TASKS FOR THIS EXERCISE >>
• a. Please restate the part of the passage on the need for Variety that opens with the words containing "A relationship that" and closes with "They’re not flaky.", substituting "midlife upheaval" for "midlife crisis".
• b. In the passage on the need for Variety, what things does a Variety-driven person whose need is well met suggest?

SELECTED PASSAGE >>
If you’re one of these people, you’ve likely been called restless, flighty, or unable to settle.
You may have spent years trying to want the steady life everyone told you to want.
The framework would say the same thing it says to the Certainty-driven person: stop trying to be someone else.
Honour what you actually need.
Then choose vehicles that don’t burn your life down to get it.
The third is a season of stagnation.
Sometimes the need for Variety surges not because of childhood or temperament, but because life has genuinely gone flat.
The same job for too long.
The same routines with no horizon.
A relationship that stopped growing years ago and quietly calcified.
When a person has been still for too long, the need for movement can arrive with sudden, frightening force.
This is often what’s underneath the so-called midlife crisis.
Not a character flaw.
A need that was ignored for so long it finally started shouting.
If your need for Variety has surged lately, it’s worth asking honestly: what in my life has stopped moving, and does it need to move, or do I need to find movement inside it?
What Variety looks like when it’s met well
A Variety-driven person whose need is well met is magnetic.
They’re not flaky.
They’re not unreliable.
They’re not incapable of commitment.
They’re alive, and their aliveness is contagious.
They bring play into a relationship.
They suggest the trip, the new restaurant, the spontaneous detour.
They keep things from going stale.

EXTRACTED INFORMATION >>
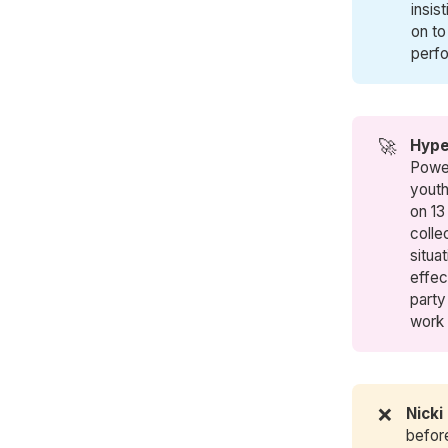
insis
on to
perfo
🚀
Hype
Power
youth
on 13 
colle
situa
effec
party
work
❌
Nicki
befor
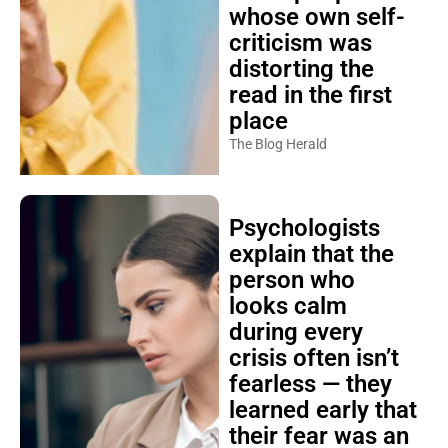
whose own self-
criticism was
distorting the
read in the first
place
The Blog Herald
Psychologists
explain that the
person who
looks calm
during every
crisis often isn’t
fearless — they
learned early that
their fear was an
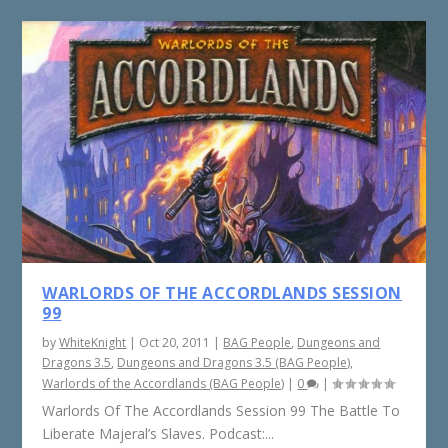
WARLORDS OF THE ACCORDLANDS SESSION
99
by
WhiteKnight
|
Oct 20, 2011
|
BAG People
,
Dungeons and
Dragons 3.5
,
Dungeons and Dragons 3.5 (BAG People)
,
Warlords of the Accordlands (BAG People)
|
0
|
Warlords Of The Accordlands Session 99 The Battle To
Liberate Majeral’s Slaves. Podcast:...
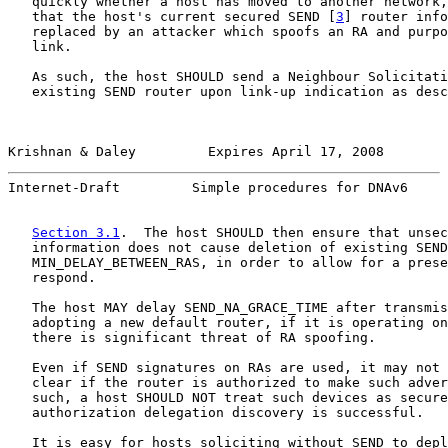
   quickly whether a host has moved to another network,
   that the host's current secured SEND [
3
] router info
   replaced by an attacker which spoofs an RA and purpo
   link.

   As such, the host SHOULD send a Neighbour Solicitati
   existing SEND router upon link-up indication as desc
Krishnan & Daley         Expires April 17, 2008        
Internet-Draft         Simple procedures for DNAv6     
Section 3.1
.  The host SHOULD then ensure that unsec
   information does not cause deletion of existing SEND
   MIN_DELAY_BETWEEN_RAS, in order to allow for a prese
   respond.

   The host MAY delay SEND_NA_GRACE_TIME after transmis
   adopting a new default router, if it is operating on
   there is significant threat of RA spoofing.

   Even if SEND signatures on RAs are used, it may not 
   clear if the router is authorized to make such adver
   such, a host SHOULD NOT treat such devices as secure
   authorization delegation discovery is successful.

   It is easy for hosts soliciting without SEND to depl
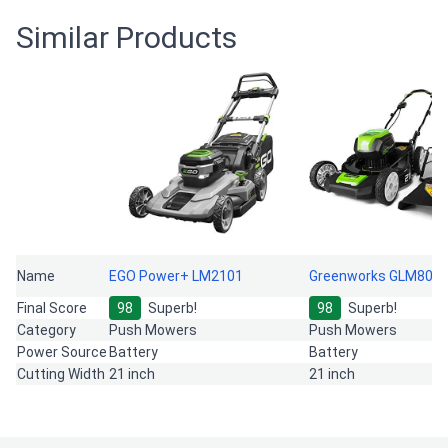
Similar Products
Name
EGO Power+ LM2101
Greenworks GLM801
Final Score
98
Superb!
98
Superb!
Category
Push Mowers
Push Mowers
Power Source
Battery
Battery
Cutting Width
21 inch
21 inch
---
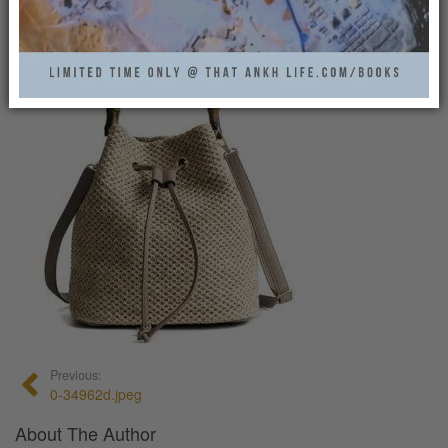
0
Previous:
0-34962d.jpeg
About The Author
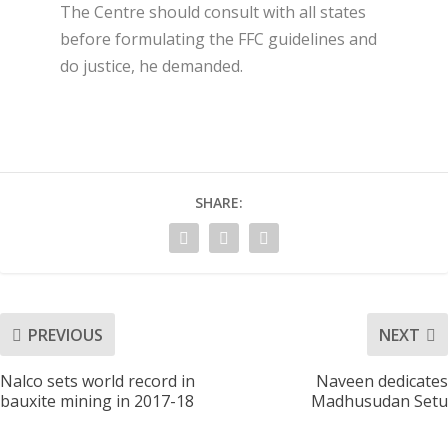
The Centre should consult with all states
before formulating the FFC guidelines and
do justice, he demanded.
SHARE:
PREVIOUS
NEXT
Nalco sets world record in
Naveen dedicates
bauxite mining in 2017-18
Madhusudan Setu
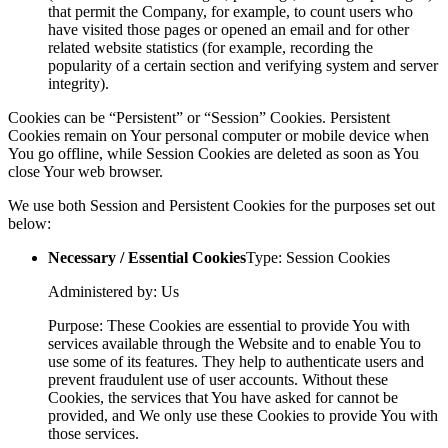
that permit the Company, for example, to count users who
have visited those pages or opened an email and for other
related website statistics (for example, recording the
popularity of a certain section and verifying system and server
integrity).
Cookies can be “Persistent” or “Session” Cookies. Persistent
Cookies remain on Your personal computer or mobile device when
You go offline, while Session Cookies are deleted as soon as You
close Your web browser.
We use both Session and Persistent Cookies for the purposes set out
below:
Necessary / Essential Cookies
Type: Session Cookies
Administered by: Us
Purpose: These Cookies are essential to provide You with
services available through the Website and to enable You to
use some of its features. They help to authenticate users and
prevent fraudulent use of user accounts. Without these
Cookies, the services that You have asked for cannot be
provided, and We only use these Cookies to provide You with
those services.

RESULTS >>
• a.
A relationship that stopped growing years ago and quietly calcified.
When a person has been still for too long, the need for movement can arrive with sudden, frightening force.
This is often what’s underneath the so-called midlife upheaval.
Not a character flaw.
A need that was ignored for so long it finally started shouting.
If your need for Variety has surged lately, it’s worth asking honestly: what in my life has stopped moving, and does it need to move, or do I need to find movement inside it?
What Variety looks like when it’s met well
A Variety-driven person whose need is well met is magnetic.
They’re not flaky.

• b. The trip, the new restaurant, and the spontaneous detour.